- TEXT SEGMENT
The scale of this problem matters and is rarely stated directly. A review of major UX bootcamp curricula shows consistent emphasis on process and tooling; journey mapping, wireframing, usability testing scripts, with limited to no coverage of cognitive psychology, human factors, or formal HCI methods. The dominant pipeline of the past decade is approximately 450 hours of instruction built around Design Thinking as a facilitation process. It teaches how to run workshops, generate ideas in groups, and produce wireframes and prototypes.

It does not teach cognitive psychology, perceptual science, mental model formation, human error analysis, or the empirical framework for evaluating why a system fails users in specific and predictable ways. Design Thinking is a facilitation methodology. It is useful for getting stakeholders in a room.

It is not a scientific framework for understanding human behaviour under load, with uncertainty, or in the presence of automated systems making consequential decisions on their behalf.

- ASSIGNMENT
Can you retype the stretch of the passage on UX bootcamp training from "It does not" through "stakeholders in a room."?

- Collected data

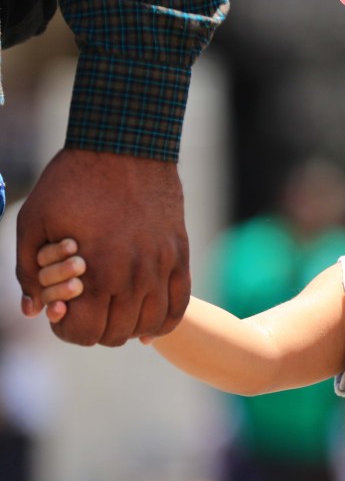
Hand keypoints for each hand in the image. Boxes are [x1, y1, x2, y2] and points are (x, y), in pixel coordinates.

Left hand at [16, 149, 189, 345]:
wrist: (125, 148)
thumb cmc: (72, 182)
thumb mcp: (33, 222)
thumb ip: (28, 271)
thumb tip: (35, 311)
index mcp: (95, 272)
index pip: (85, 331)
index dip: (68, 331)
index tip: (63, 316)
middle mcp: (132, 276)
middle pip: (117, 332)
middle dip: (97, 330)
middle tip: (88, 312)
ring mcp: (161, 265)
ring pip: (151, 322)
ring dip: (131, 328)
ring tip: (117, 315)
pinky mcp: (179, 254)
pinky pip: (180, 302)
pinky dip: (165, 321)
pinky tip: (150, 325)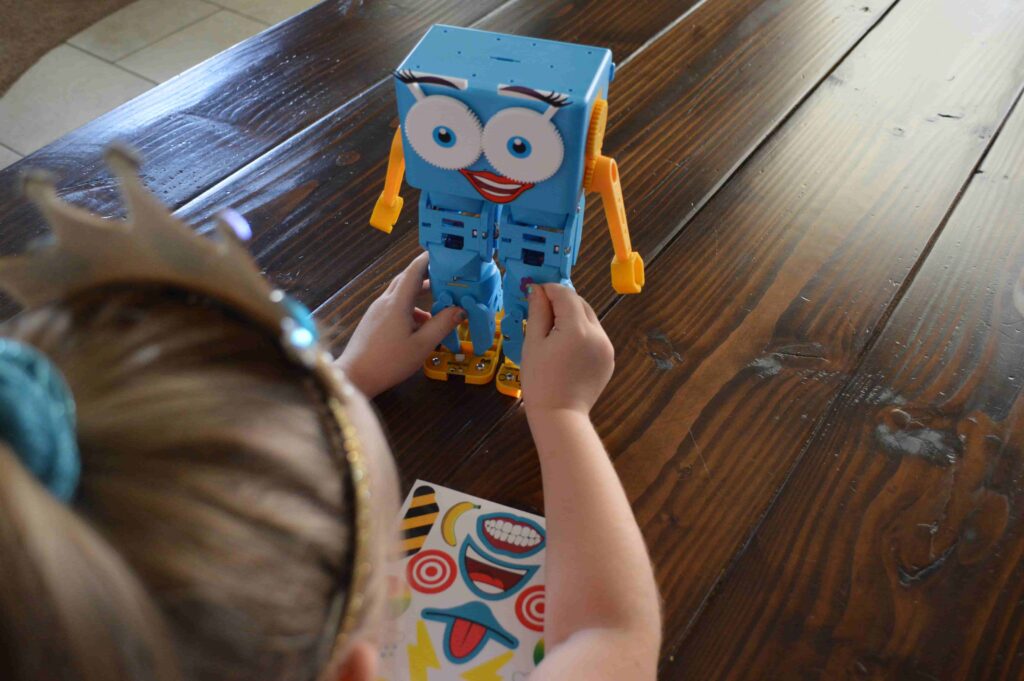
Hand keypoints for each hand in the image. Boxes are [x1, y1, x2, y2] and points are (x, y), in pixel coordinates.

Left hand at [336, 252, 462, 397]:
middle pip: (407, 279)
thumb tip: (460, 310)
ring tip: (438, 304)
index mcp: (397, 302)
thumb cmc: (389, 361)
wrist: (356, 376)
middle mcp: (385, 301)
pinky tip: (421, 325)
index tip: (444, 253)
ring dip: (419, 295)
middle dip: (426, 275)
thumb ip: (442, 325)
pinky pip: (394, 306)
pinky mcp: (373, 320)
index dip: (428, 259)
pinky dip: (410, 308)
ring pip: (401, 294)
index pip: (414, 271)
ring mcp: (377, 311)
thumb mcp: (422, 345)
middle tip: (446, 276)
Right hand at [520, 284, 613, 415]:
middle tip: (541, 309)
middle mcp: (598, 333)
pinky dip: (582, 332)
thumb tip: (537, 289)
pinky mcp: (609, 358)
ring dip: (573, 316)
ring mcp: (607, 347)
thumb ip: (538, 312)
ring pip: (589, 319)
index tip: (535, 292)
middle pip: (581, 304)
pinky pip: (595, 336)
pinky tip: (566, 346)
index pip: (566, 295)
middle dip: (562, 301)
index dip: (549, 289)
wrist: (560, 415)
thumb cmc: (540, 380)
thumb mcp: (533, 343)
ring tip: (553, 330)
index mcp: (577, 328)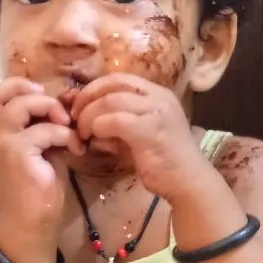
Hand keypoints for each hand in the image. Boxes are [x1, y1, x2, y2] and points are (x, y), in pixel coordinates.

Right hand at [0, 77, 84, 228]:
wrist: (34, 218)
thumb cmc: (40, 184)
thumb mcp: (42, 145)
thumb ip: (43, 123)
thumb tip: (64, 103)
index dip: (17, 86)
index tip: (42, 93)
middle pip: (5, 94)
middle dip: (39, 96)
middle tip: (61, 114)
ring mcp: (1, 142)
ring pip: (23, 105)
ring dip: (52, 111)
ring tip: (69, 129)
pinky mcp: (16, 152)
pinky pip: (45, 130)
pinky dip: (65, 135)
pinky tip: (76, 150)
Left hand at [72, 74, 203, 202]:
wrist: (188, 183)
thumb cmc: (162, 163)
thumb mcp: (133, 139)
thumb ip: (112, 126)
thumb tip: (83, 122)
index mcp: (156, 94)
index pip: (118, 78)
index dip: (92, 89)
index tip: (77, 106)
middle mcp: (158, 96)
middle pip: (113, 83)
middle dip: (87, 98)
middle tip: (74, 118)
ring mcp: (157, 111)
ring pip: (111, 100)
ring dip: (89, 115)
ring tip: (82, 133)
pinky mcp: (152, 130)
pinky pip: (116, 121)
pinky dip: (98, 127)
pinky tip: (93, 140)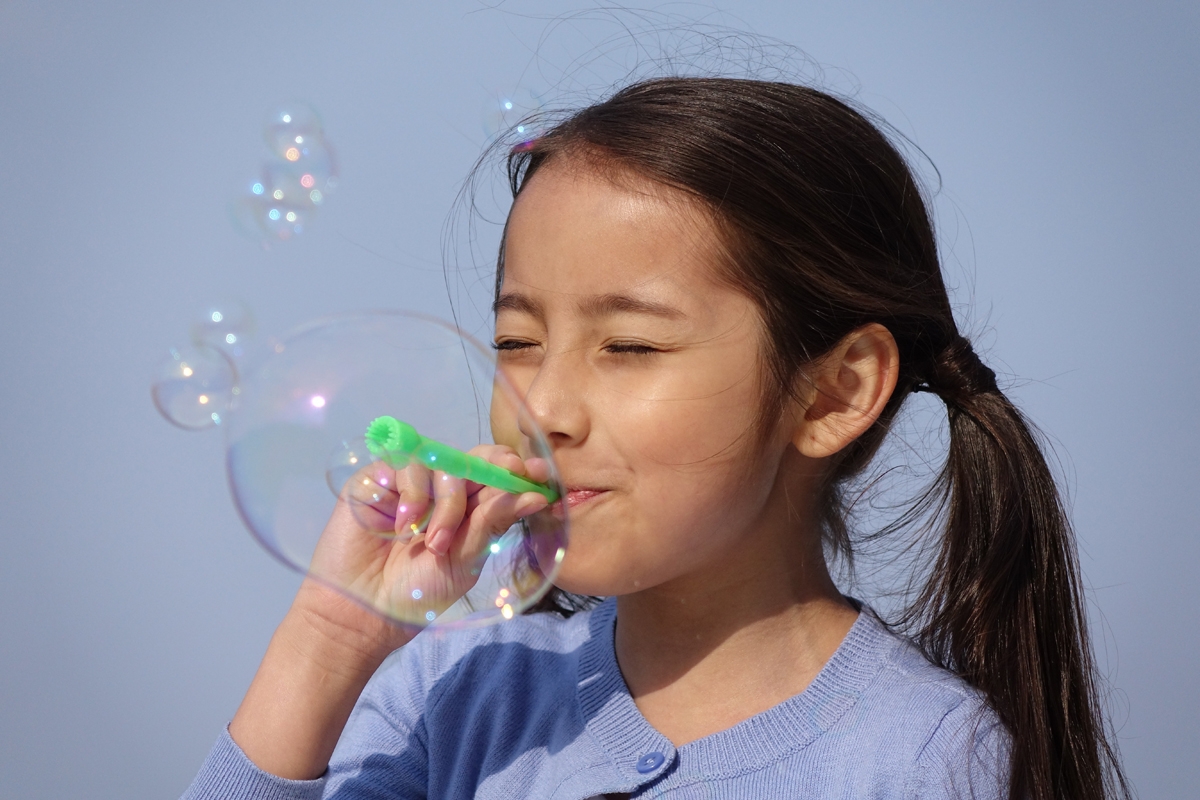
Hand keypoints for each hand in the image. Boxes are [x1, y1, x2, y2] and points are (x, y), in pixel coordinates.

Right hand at [228, 444, 549, 779]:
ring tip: (434, 543)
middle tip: (507, 482)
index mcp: (468, 507)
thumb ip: (494, 523)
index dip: (517, 470)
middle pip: (474, 458)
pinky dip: (414, 494)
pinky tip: (405, 527)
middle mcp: (441, 489)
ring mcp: (409, 481)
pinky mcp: (378, 477)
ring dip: (448, 503)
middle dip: (494, 470)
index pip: (497, 474)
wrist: (364, 611)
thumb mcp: (466, 560)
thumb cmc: (417, 593)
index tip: (537, 476)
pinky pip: (406, 464)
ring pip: (444, 463)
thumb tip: (537, 496)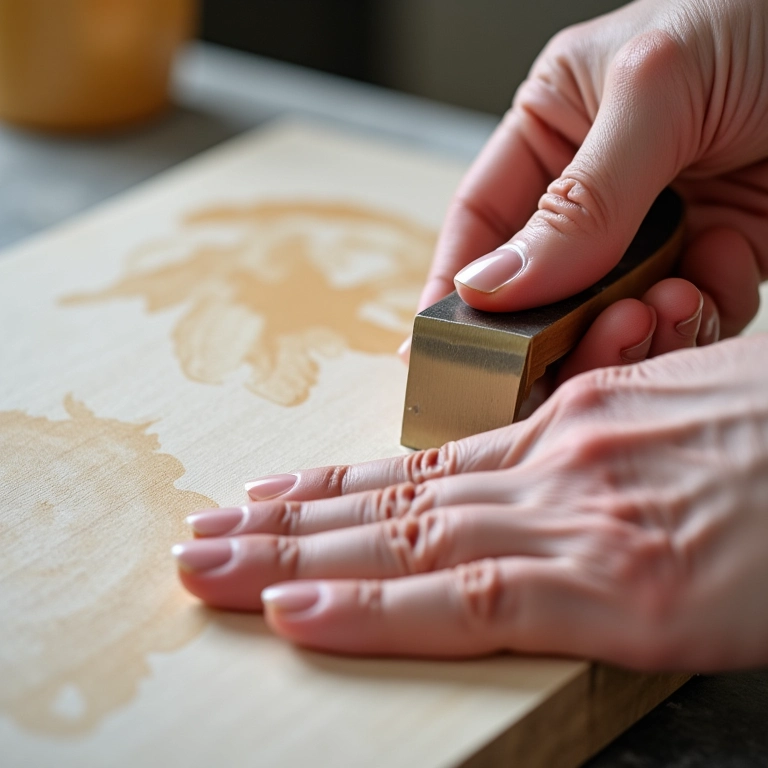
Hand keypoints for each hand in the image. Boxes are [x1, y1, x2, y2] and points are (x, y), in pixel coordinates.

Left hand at [174, 335, 767, 670]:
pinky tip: (296, 614)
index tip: (270, 497)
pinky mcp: (621, 587)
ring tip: (208, 568)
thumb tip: (549, 453)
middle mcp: (555, 466)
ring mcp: (577, 521)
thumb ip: (601, 438)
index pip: (421, 463)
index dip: (336, 485)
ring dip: (293, 561)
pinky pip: (468, 601)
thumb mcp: (681, 407)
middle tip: (200, 537)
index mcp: (573, 427)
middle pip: (387, 503)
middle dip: (282, 527)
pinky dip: (375, 610)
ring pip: (400, 544)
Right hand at [405, 0, 766, 376]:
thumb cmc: (764, 18)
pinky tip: (705, 288)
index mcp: (556, 129)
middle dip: (545, 331)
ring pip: (607, 319)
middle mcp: (597, 191)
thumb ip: (577, 199)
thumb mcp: (653, 89)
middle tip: (555, 354)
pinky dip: (691, 325)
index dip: (454, 287)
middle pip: (540, 290)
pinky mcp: (717, 261)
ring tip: (648, 310)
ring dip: (621, 334)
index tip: (437, 349)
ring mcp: (657, 233)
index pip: (481, 222)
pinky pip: (683, 322)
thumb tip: (490, 287)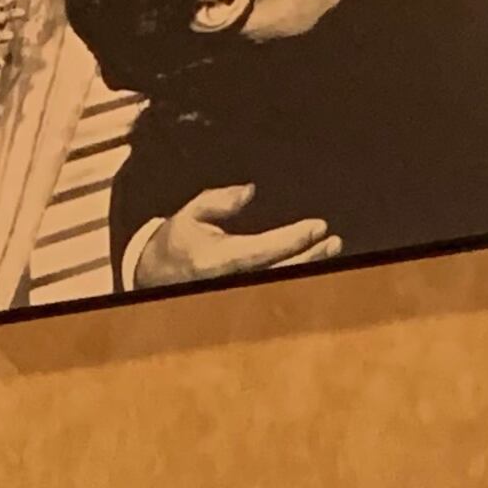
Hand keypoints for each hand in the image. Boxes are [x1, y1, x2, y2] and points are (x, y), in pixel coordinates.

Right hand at [126, 183, 341, 291]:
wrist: (154, 276)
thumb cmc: (175, 242)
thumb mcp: (190, 214)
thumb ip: (219, 200)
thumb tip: (250, 191)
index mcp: (218, 259)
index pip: (265, 249)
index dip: (295, 239)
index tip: (318, 226)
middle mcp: (231, 281)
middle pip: (282, 272)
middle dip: (311, 256)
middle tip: (332, 240)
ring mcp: (239, 293)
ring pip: (283, 282)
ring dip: (310, 266)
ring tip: (329, 248)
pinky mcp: (244, 297)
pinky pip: (277, 286)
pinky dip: (298, 272)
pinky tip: (313, 260)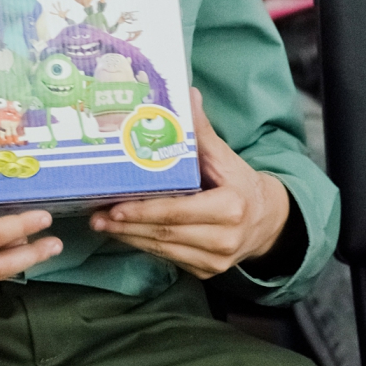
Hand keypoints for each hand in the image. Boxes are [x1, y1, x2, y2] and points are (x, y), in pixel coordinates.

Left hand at [89, 89, 289, 278]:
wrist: (268, 221)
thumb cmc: (241, 184)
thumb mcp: (225, 157)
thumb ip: (202, 131)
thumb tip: (187, 94)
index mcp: (230, 208)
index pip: (178, 212)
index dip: (144, 211)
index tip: (115, 207)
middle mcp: (225, 238)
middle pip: (166, 233)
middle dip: (127, 226)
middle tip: (97, 216)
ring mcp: (215, 260)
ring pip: (163, 249)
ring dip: (130, 237)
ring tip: (102, 223)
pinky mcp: (206, 271)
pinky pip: (169, 259)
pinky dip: (144, 246)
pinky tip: (124, 233)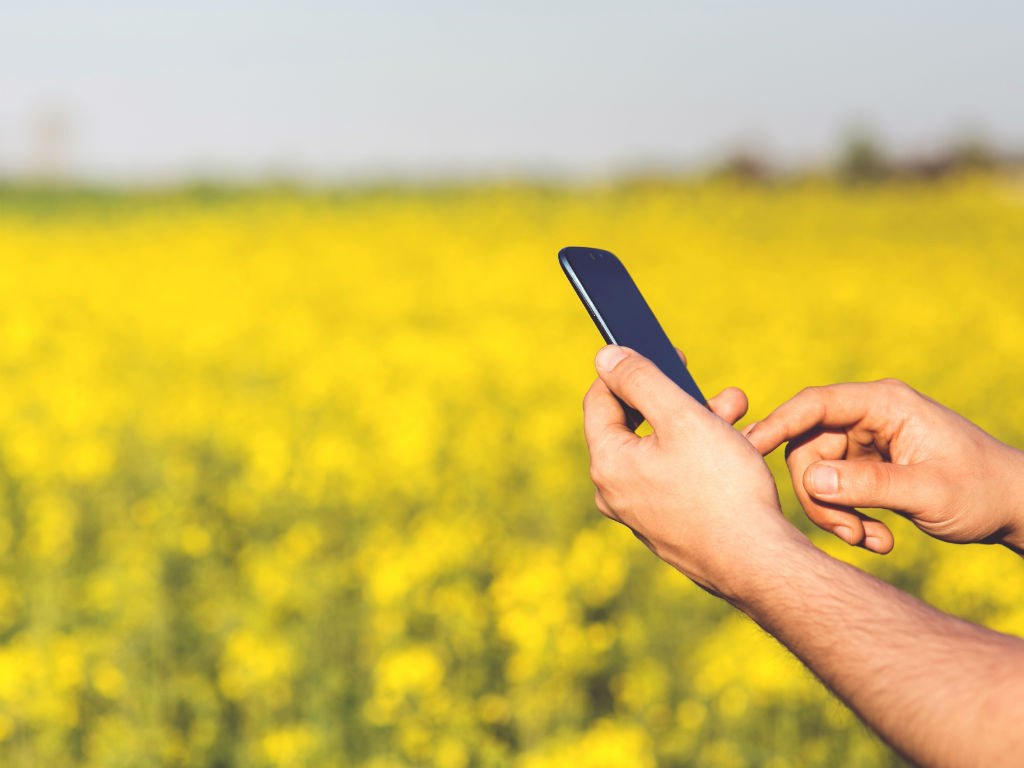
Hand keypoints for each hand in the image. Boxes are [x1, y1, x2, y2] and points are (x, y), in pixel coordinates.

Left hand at [582, 345, 800, 597]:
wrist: (758, 563)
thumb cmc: (721, 488)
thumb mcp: (682, 417)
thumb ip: (641, 380)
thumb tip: (605, 357)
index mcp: (608, 463)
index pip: (600, 399)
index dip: (630, 369)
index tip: (667, 352)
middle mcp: (615, 491)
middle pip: (636, 425)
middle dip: (678, 398)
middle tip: (719, 390)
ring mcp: (641, 514)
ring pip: (663, 451)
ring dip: (698, 424)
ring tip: (739, 412)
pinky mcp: (668, 528)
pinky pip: (677, 478)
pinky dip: (702, 457)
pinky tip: (739, 448)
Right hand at [745, 380, 1023, 553]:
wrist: (1014, 508)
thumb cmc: (981, 491)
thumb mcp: (928, 491)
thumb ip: (868, 485)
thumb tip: (810, 482)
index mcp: (885, 405)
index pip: (815, 405)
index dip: (777, 424)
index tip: (748, 449)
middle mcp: (869, 417)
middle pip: (808, 448)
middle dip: (820, 496)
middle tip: (848, 534)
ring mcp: (866, 442)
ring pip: (817, 475)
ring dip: (836, 514)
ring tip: (870, 541)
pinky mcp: (867, 466)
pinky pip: (835, 490)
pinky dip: (849, 518)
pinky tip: (878, 539)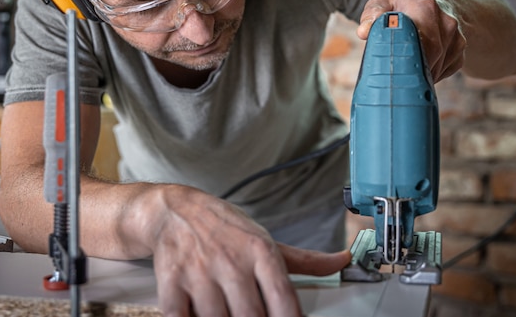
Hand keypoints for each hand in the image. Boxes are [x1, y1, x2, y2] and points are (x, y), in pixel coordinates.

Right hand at [146, 186, 350, 316]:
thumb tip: (343, 261)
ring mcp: (200, 273)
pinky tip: (199, 314)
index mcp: (261, 252)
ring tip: (228, 312)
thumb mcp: (266, 239)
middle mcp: (232, 262)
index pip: (283, 299)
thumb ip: (305, 260)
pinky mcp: (171, 282)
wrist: (176, 210)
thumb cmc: (225, 227)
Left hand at [356, 0, 466, 82]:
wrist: (443, 2)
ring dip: (419, 74)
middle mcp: (447, 22)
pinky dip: (430, 74)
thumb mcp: (386, 3)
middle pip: (428, 58)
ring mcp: (457, 38)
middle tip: (392, 78)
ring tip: (403, 71)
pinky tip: (420, 66)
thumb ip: (372, 14)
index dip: (401, 58)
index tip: (390, 68)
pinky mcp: (461, 52)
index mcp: (427, 8)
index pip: (416, 40)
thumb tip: (363, 32)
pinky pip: (444, 72)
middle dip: (409, 71)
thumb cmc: (406, 6)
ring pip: (436, 69)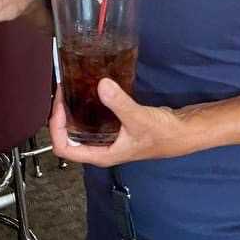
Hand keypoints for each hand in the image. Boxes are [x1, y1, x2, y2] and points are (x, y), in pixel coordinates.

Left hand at [49, 80, 186, 166]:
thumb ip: (119, 103)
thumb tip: (101, 85)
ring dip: (71, 110)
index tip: (60, 105)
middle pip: (67, 136)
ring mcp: (106, 139)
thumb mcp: (138, 118)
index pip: (64, 148)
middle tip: (62, 92)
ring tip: (69, 89)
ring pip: (78, 127)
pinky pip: (91, 118)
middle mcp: (100, 148)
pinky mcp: (113, 127)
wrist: (183, 132)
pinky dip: (84, 106)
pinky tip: (87, 91)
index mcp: (100, 154)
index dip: (56, 128)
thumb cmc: (163, 134)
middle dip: (60, 115)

- SOLUTION BELOW
It does not teach cognitive psychology, perceptual science, mental model formation, human error analysis, or the empirical framework for evaluating why a system fails users in specific and predictable ways. Design Thinking is a facilitation methodology. It is useful for getting stakeholders in a room.